Who is…

Hebrew: amown —meaning: builder

This is the name of 3 biblical men and a false god.

  1. Governor Amon

    He is the governor of Samaria in the time of Ahab.

    The prophet Micaiah was put in his custody (1 Kings 22:26; 2 Chronicles 18:25).

  2. King Amon

    He is a son of King Manasseh, and 14th king of the Kingdom of Judah.

    A record of his life can be read in 2 Kings 21:18-26 and 2 Chronicles 33:20-25.

    He was a evil ruler who restored idolatry, and set up the images which his father had cast down.

    Zephaniah (Zephaniah 1:1; 1:4; 3:4; 3:11) refers to the moral depravity prevailing in this king’s reign.

    He was assassinated (2 Kings 21:18-26: 2 Chronicles 33:20-25) by his own servants, who conspired against him.

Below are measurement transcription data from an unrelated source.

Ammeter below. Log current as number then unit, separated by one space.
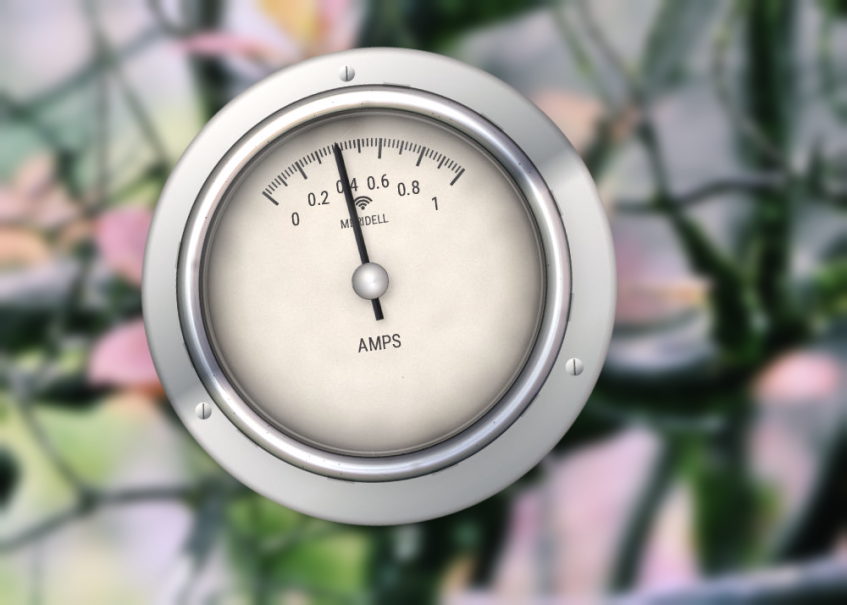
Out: 0.4 A
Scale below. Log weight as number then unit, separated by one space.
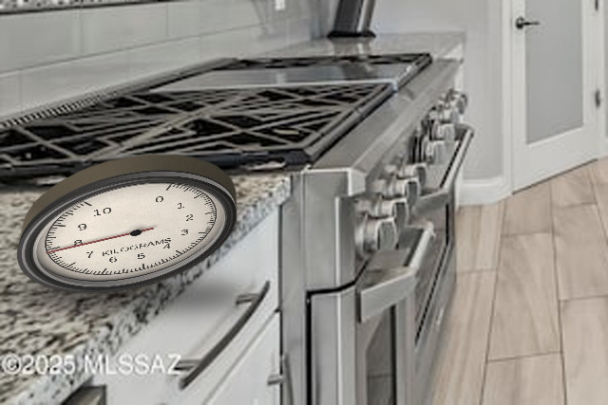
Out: 8 kg
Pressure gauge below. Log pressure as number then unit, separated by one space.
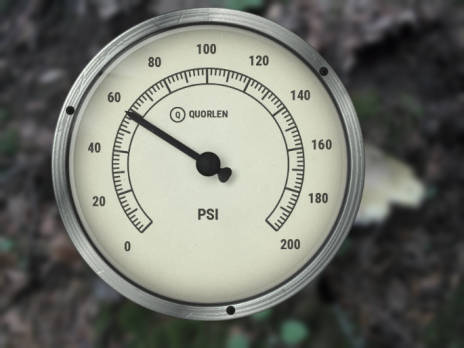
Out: 58 psi
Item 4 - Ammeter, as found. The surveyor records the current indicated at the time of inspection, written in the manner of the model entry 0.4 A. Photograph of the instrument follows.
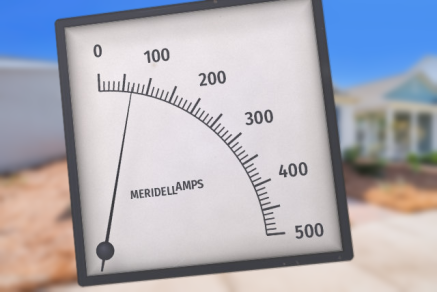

    Relatives of King Amon

    More information

  3. Amon, a father mentioned by Nehemiah

    His children are briefly mentioned as part of a long list of Jewish exiles returned from captivity to Jerusalem (Neh. 7:59).

    More information

  4. Amon, a false divinity of Egypt

    He is a male Egyptian god identified with Ra, the sun-god of Heliopolis. He is usually depicted with a human body and the head of a ram.

    Amon is referred to in Jeremiah 46:25, where the King James Bible uses the word “multitudes” instead of the more appropriate translation “Amon” used in other translations, including the New King James Version.

    Similarly, in the King James version of Nahum 3:8 KJV the expression “populous No” is used instead of the more appropriate translation, “No-Amon” or “Thebes,” as in other translations.

    In each case, the Hebrew word is Amown (Amon).